Recorded data:
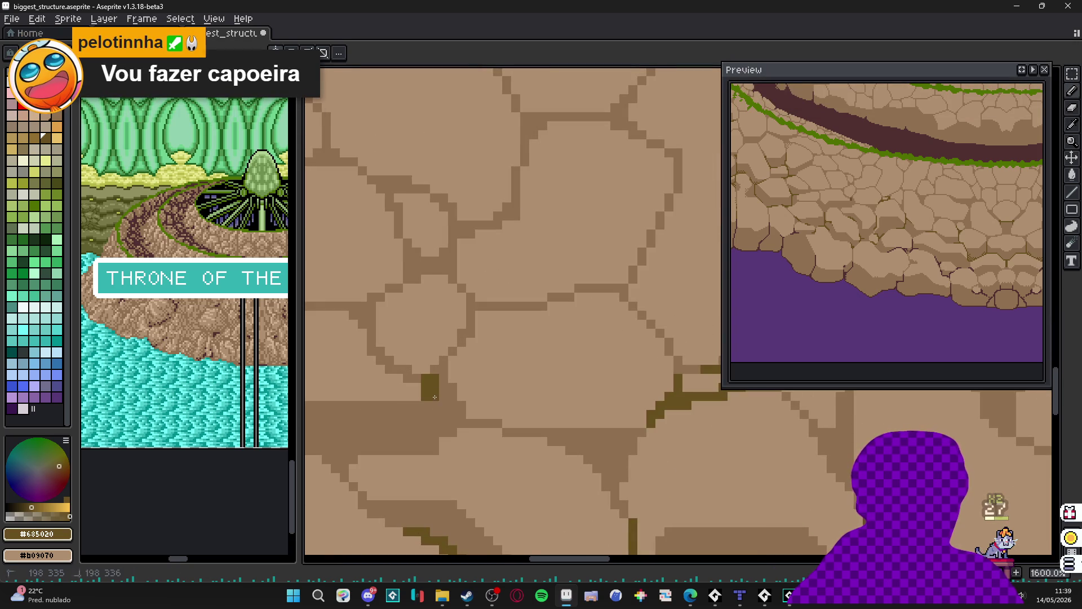
left_click_drag(444, 371, 444, 361)
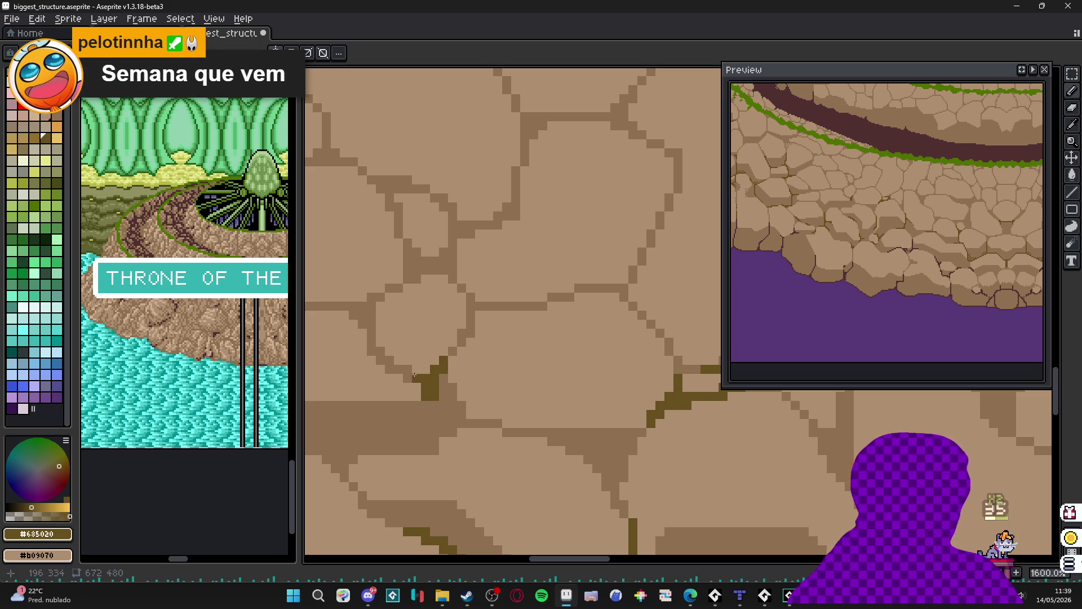
- Fill the small round stone with lighter brown #907050 and edge its lower-left in dark brown
scroll(418, 376, "down", 3)
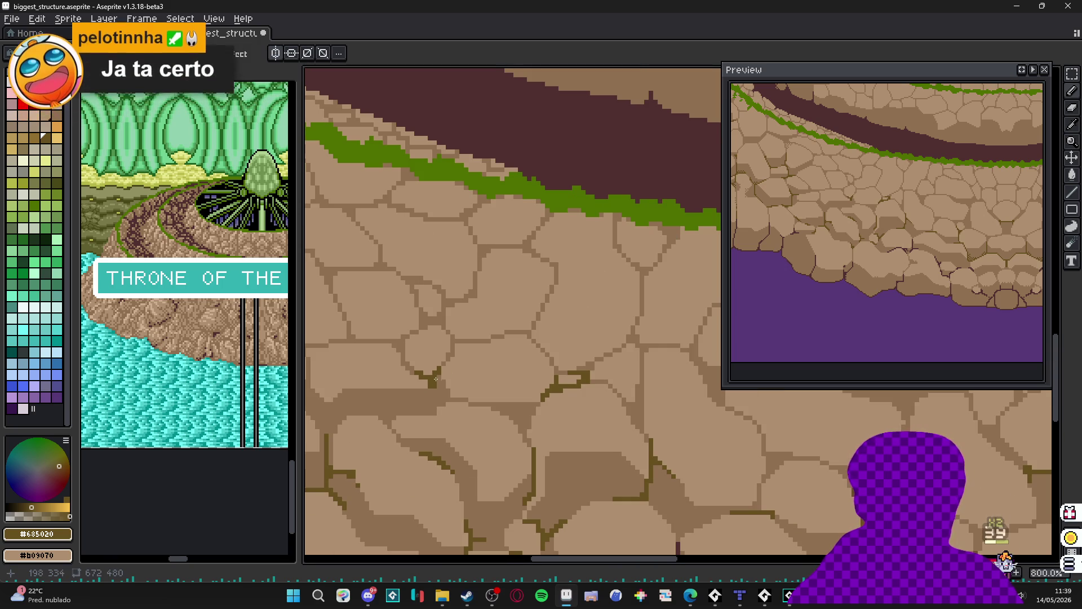
left_click_drag(437, 387, 462, 378)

Exercise objective: With the pictures removed, output the listing above exactly.

Result:
left_click_drag(444, 371, 444, 361)
- Fill the small round stone with lighter brown #907050 and edge its lower-left in dark brown
scroll(418, 376, "down", 3)
left_click_drag(437, 387, 462, 378)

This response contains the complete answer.